The question I have, largely because I don't play in a group (either Irish or other genre) and I came to Irish music late in life, is just how unequal the two notes should be.

I understand that it may vary from one group to another, perhaps from one region to another. But are there limits? I have seen hornpipes notated as dotted eighth followed by a sixteenth. That seems really "snappy". I have also heard them played with almost imperceptible difference, sounded more like a reel. I tend to play them almost like a quarter note and eighth note pair (triplet). So for what I do, a hornpipe could easily be written in 12/8.

I would love to hear some opinions.

----------

Simon DS

----------


## Bertram Henze

since Irish music is supposed to be played as heard, not as written, the notation is not that important. I have heard all the variations you mentioned and tend to the jig-like one myself. I doubt the existance of an orthodox rule, and if the feeling is right, the playing is right.

----------


## Beanzy

There are different types of hornpipe rhythm, some are very even, rather than what is often called 'dotted' rhythm. I would find it difficult to give any absolutes about which tunes or styles should be played in a particular manner. The Northumbrian dances tend to have a more noticeably dotted style of playing & I find tunes in the south east of England can be player very straight, but it's only a general impression. 

Here's a video of mandolinist Matt Norman stepping some Devonshire, South Zeal style tunes. I think the rhythms get more context when you see & hear the steps. the little rhythmic fills illustrate how what can seem like a long note in the tune can actually be quite busy in the steps.

**GOAL OF THE EXERCISE:**
According to the forum thread, what time signature could a hornpipe easily be written in, given how the first poster plays them?

**EXTRACTED MATERIAL:**
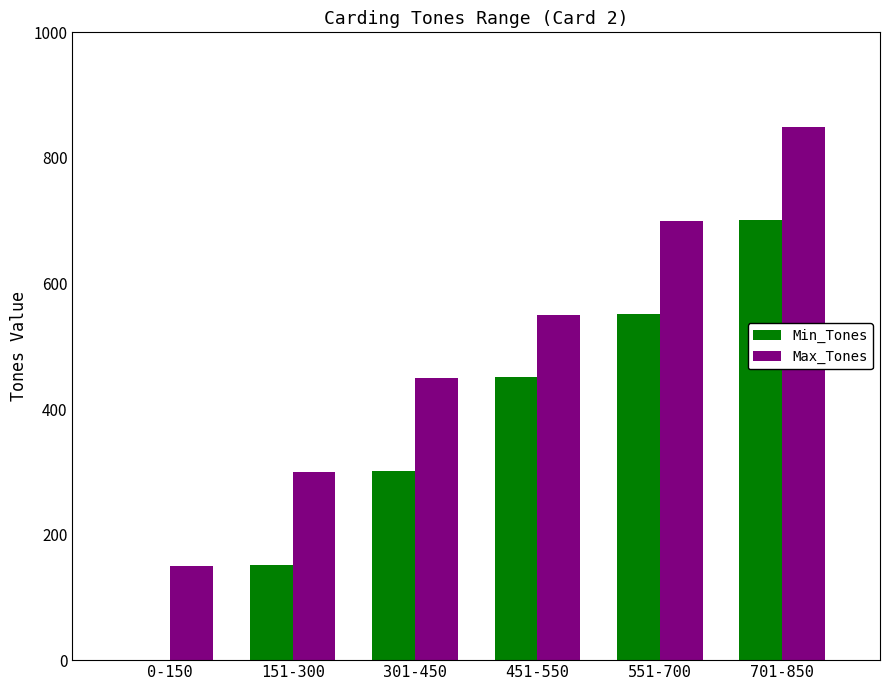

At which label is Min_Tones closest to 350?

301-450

==

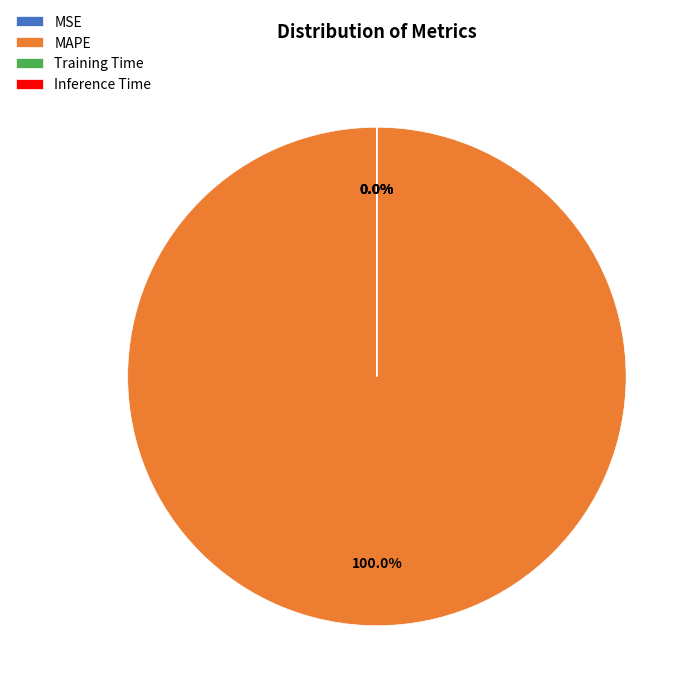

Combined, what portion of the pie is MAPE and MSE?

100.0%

**OUTPUT BELOW:**
12/8